= Problem =
A line belongs in the answer if it contains "função"; copy every such line from the entries below.

===

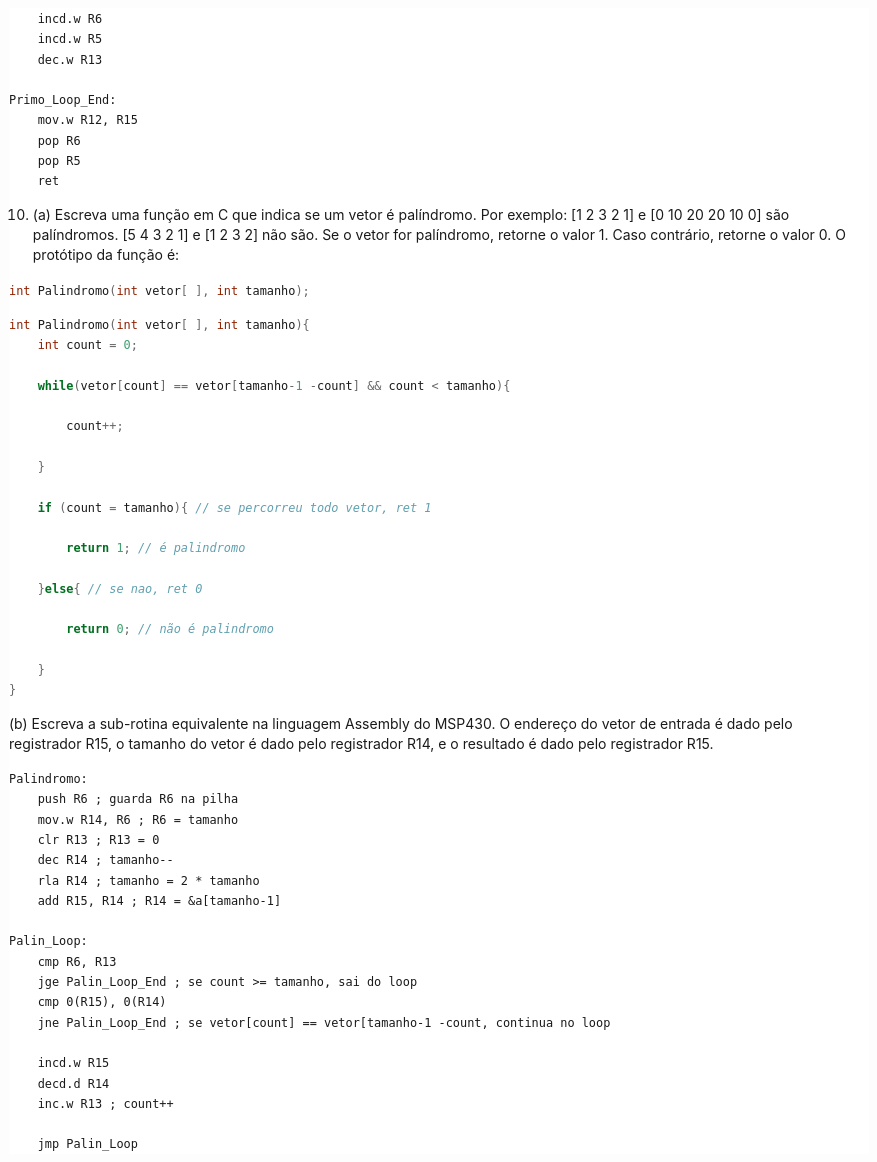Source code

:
 ```assembly
	incd.w R6
	incd.w R5
	dec.w R13

Primo_Loop_End:
	mov.w R12, R15
	pop R6
	pop R5
	ret
```
10. (a) Escreva uma função em C que indica se um vetor é palíndromo. Por exemplo:
	[1 2 3 2 1] e [0 10 20 20 10 0] são palíndromos.
	[5 4 3 2 1] e [1 2 3 2] não são.
Se o vetor for palíndromo, retorne o valor 1. Caso contrário, retorne o valor 0. O protótipo da função é:

```C
int Palindromo(int vetor[ ], int tamanho);
```
```C
int Palindromo(int vetor[ ], int tamanho){
	int count = 0;

	while(vetor[count] == vetor[tamanho-1 -count] && count < tamanho){

		count++;

	}

	if (count = tamanho){ // se percorreu todo vetor, ret 1

		return 1; // é palindromo

	}else{ // se nao, ret 0

		return 0; // não é palindromo

	}
}
```
(b) Escreva a sub-rotina equivalente na linguagem Assembly do MSP430. O endereço do vetor de entrada é dado pelo registrador R15, o tamanho do vetor é dado pelo registrador R14, e o resultado é dado pelo registrador R15.
```Assembly
Palindromo:
	push R6 ; guarda R6 na pilha
	mov.w R14, R6 ; R6 = tamanho
	clr R13 ; R13 = 0
	dec R14 ; tamanho--
	rla R14 ; tamanho = 2 * tamanho
	add R15, R14 ; R14 = &a[tamanho-1]

Palin_Loop:
	cmp R6, R13
	jge Palin_Loop_End ; se count >= tamanho, sai do loop
	cmp 0(R15), 0(R14)
	jne Palin_Loop_End ; se vetor[count] == vetor[tamanho-1 -count, continua no loop

	incd.w R15
	decd.d R14
	inc.w R13 ; count++

	jmp Palin_Loop

```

===

= Solution to the problem =
10. (a) Escreva uma função em C que indica se um vetor é palíndromo. Por exemplo:
Se o vetor for palíndromo, retorne o valor 1. Caso contrário, retorne o valor 0. O protótipo da função é:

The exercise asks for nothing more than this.